-- Data below follows --
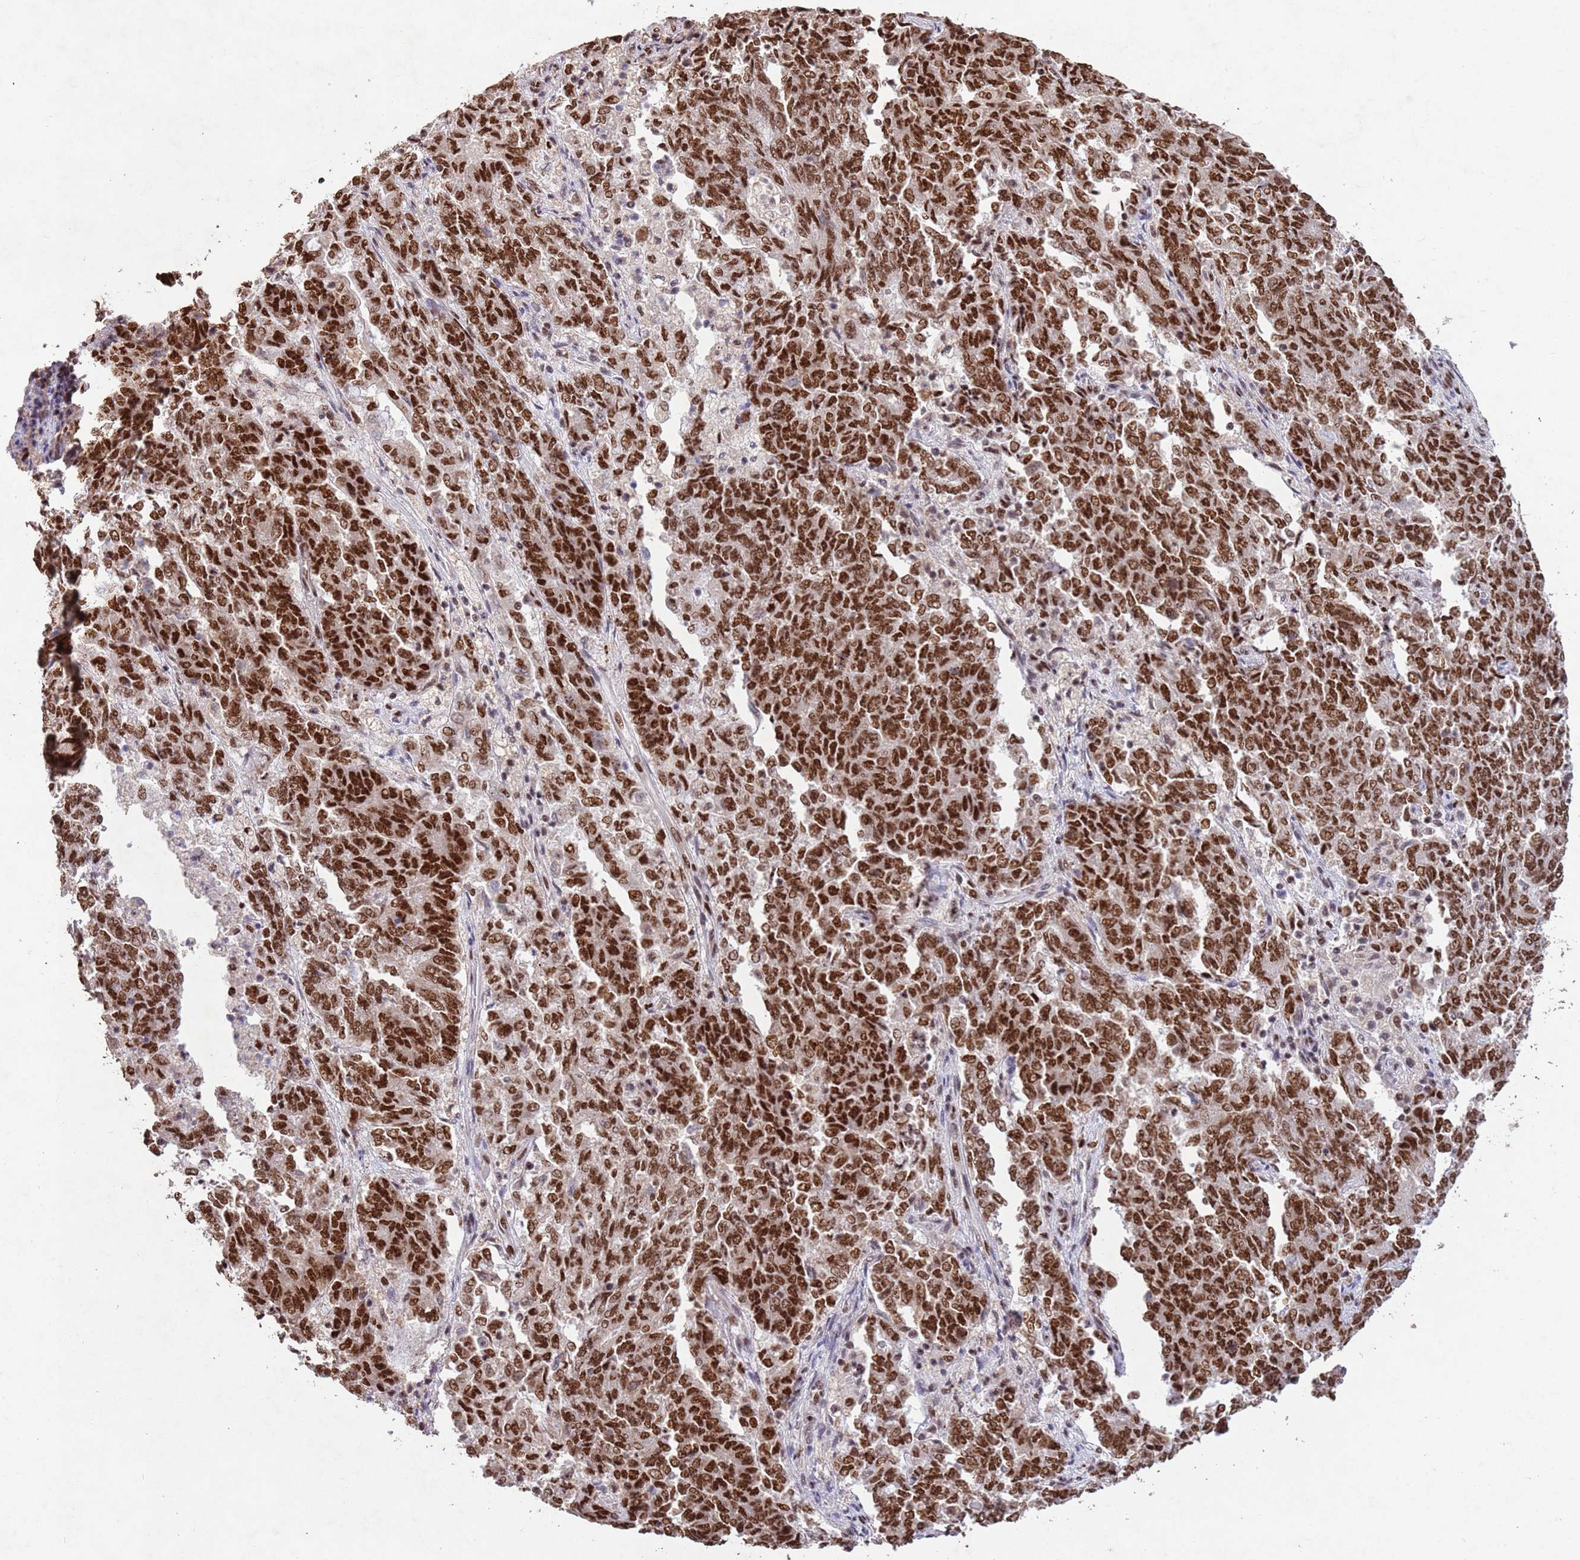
{"staining": {"intensity": "strong", "quantity": ">75%", "location": "nuclear"}, "tissue": "endometrial cancer", "cell_type": "Tumor cells", "image_type": "cancer", "snomed": [{"axis": "morphology", "description": "Adenocarcinoma, NOS"}, {"axis": "topography", "description": "Endometrium"}], "caption": "Immunohistochemical staining of human endometrial adenocarcinoma shows high levels of strong nuclear protein staining in about >75% of tumor cells. (IHC, brightfield microscopy, high magnification).", "gene": "ESF1", "patient": {"sex": "female", "age": 80}}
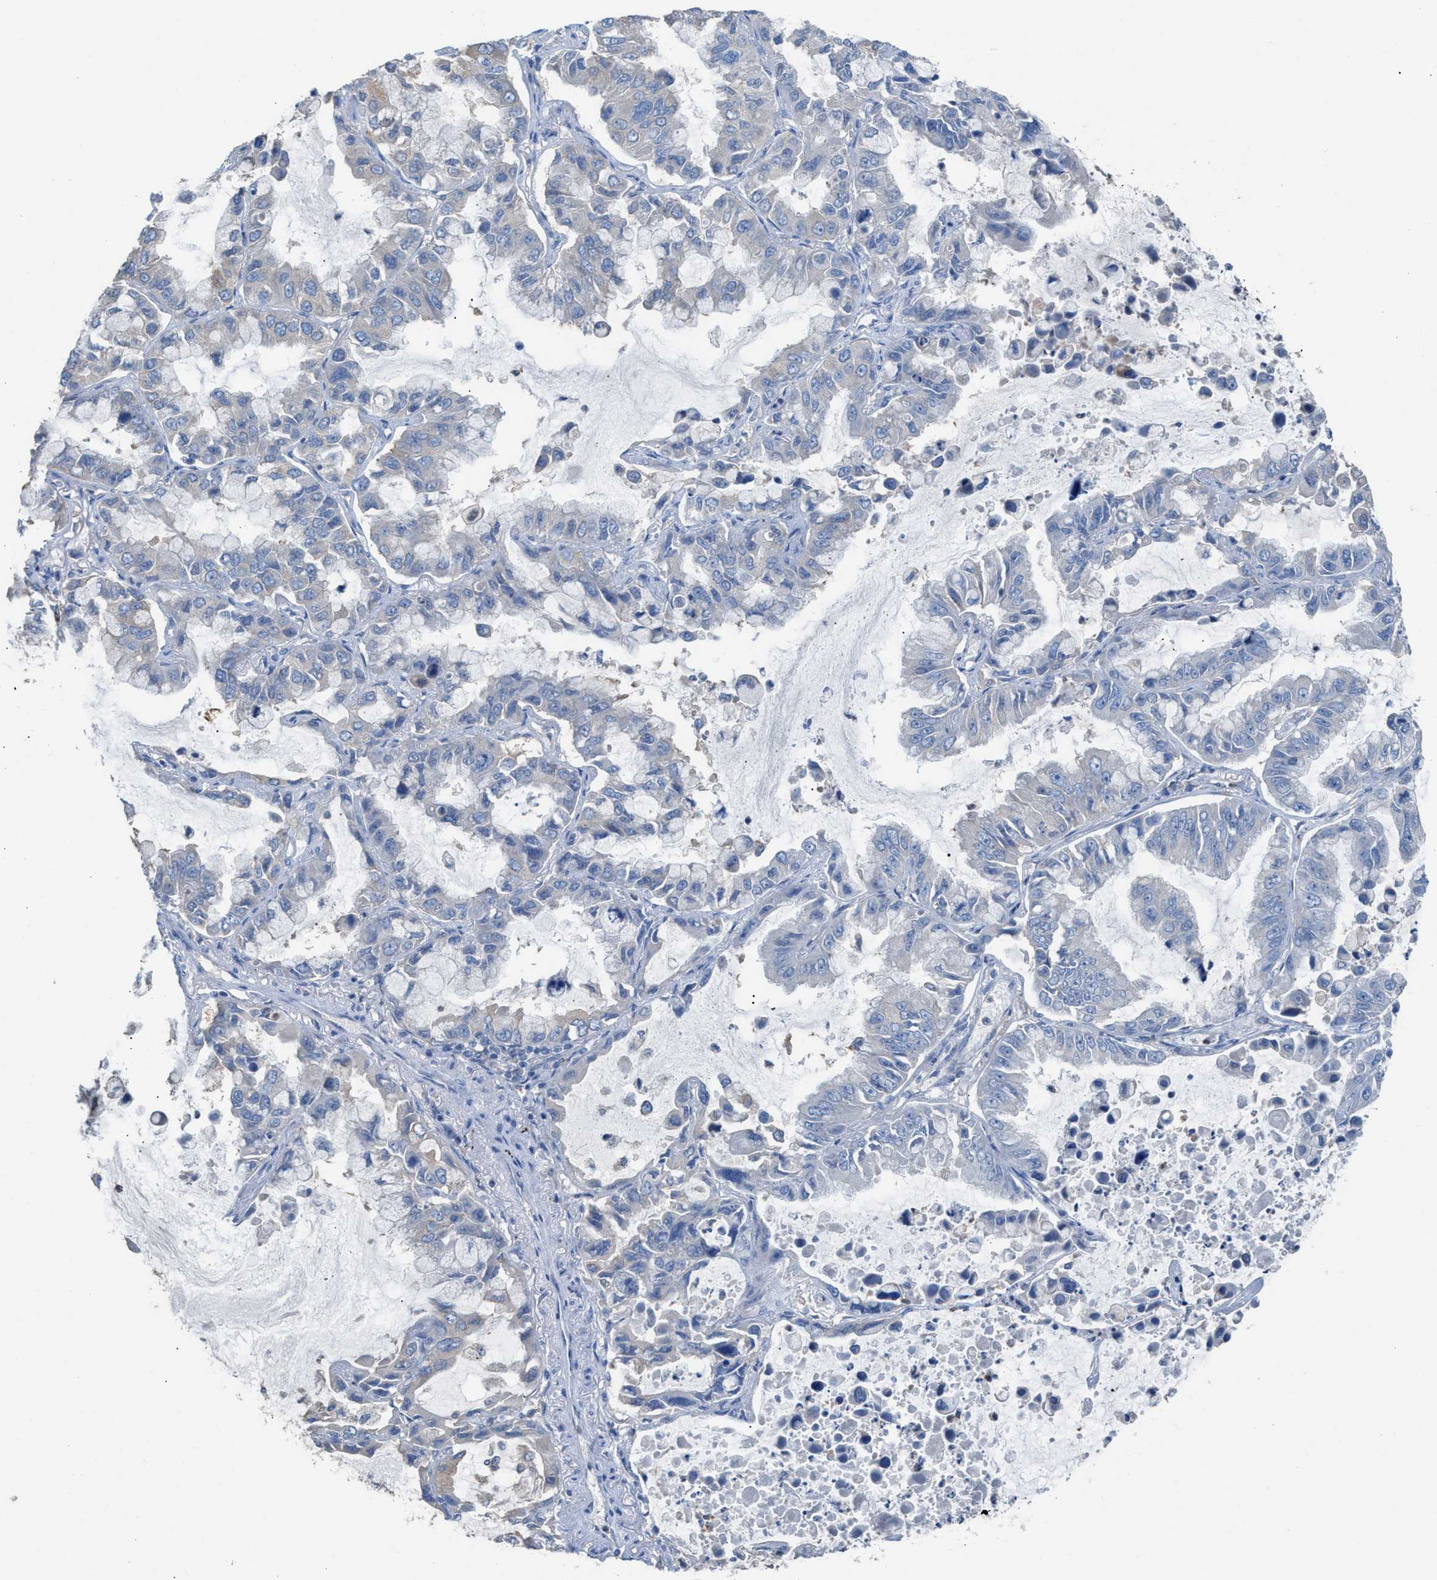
{"staining": {"intensity": "negative", "quantity": "none", "location": "none"}, "tissue": "lung cancer", "cell_type": "Tumor cells", "image_type": "cancer", "snomed": [{"axis": "morphology", "description": "Adenocarcinoma, NOS"}, {"axis": "topography", "description": "Lung"}], "caption": "The image displays no staining of tumor cells in adenocarcinoma (lung).", "gene": "NQO2", "patient": {"sex": "male", "age": 64}}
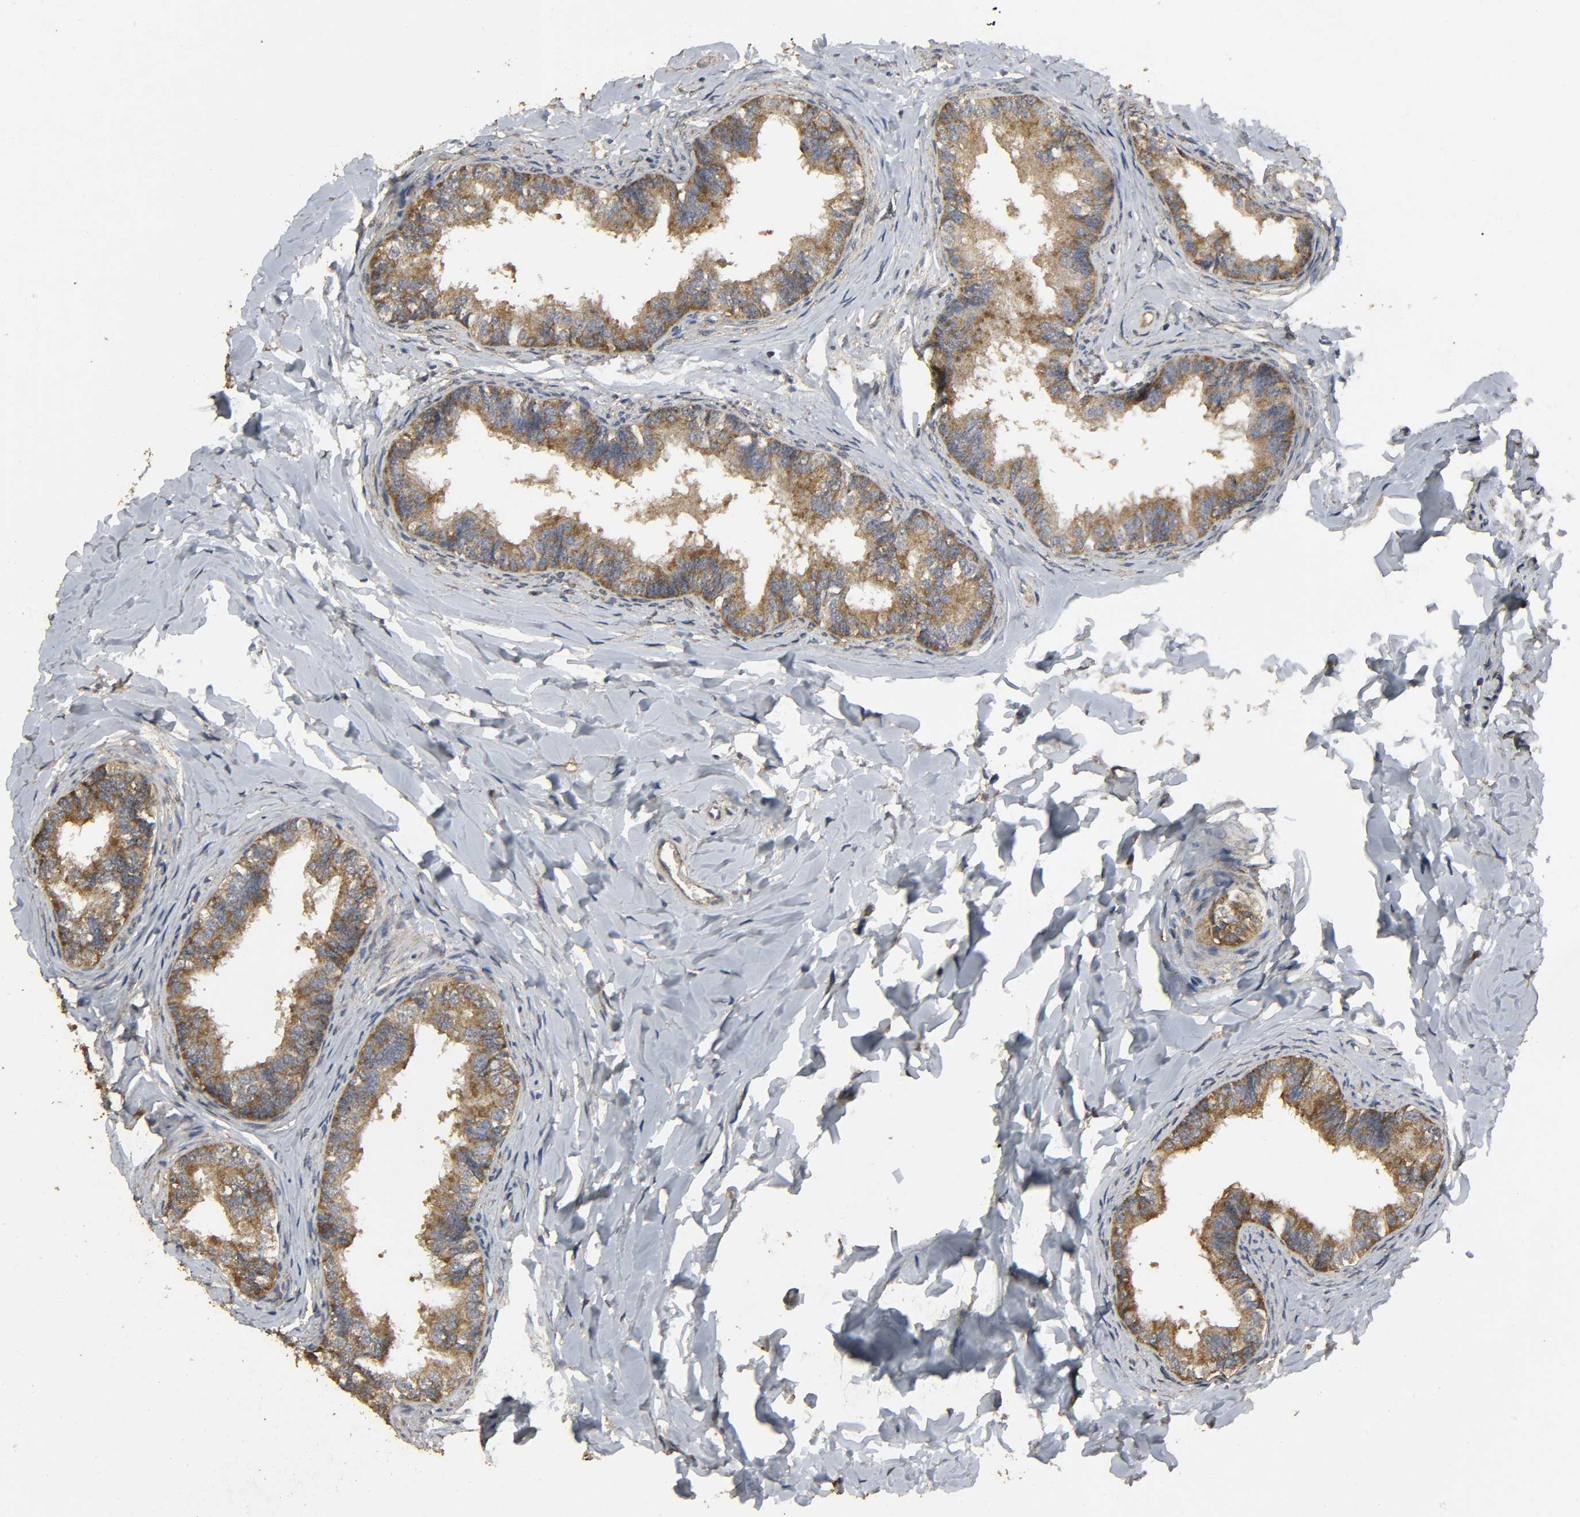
{"staining": {"intensity": "moderate", "quantity": ">75%", "location": "cytoplasmic/membranous"}, "tissue": "epididymis", "cell_type": "Glandular cells", "image_type": "normal", "snomed": [{"axis": "morphology", "description": "Normal tissue, NOS"}, {"axis": "topography", "description": "Epididymis"}], "caption": "Immunohistochemistry (IHC) (DAB) staining of unremarkable epididymis demonstrates moderate cytoplasmic/membranous protein positivity in about >75% of glandular cells.", "gene": "DDX6", "patient": {"sex": "male", "age": 26}}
-- Data below concluded --
Repeat the data exactly as written, but without the pictures.

{"staining": {"intensity": "strong", "quantity": ">75%", "location": "nuclear"}, "tissue": "endometrial cancer", "cell_type": "Tumor cells", "image_type": "cancer", "snomed": [{"axis": "morphology", "description": "Adenocarcinoma, NOS"}, {"axis": "topography", "description": "Endometrium"}], "caption": "Immunohistochemical staining of human endometrial adenocarcinoma shows high levels of strong nuclear protein staining in about >75% of tumor cells. (IHC, brightfield microscopy, high magnification).", "gene": "ESF1", "patient": {"sex": "female", "age": 80}}
{"staining": {"intensity": "negative", "quantity": "none", "location": "none"}, "tissue": "lung cancer", "cell_type": "Tumor cells", "image_type": "cancer", "snomed": [{"axis": "morphology", "description": "Adenocarcinoma, NOS"}, {"axis": "topography", "description": "Lung"}], "caption": "The image displays no staining of tumor cells in adenocarcinoma (lung).", "gene": "NQO2", "patient": {"sex": "male", "age": 64}}
{"staining": {"intensity": "moderate", "quantity": ">75%", "location": "cytoplasmic/membranous"}, "tissue": "epididymis", "cell_type": "Glandular cells", "image_type": "normal", "snomed": [{"axis": "morphology", "description": "Normal tissue, NOS"}, {"axis": "topography", "description": "Epididymis"}], "caption": "Immunohistochemistry (IHC) (DAB) staining of unremarkable epididymis demonstrates moderate cytoplasmic/membranous protein positivity in about >75% of glandular cells.", "gene": "DDX6", "patient": {"sex": "male", "age": 26}}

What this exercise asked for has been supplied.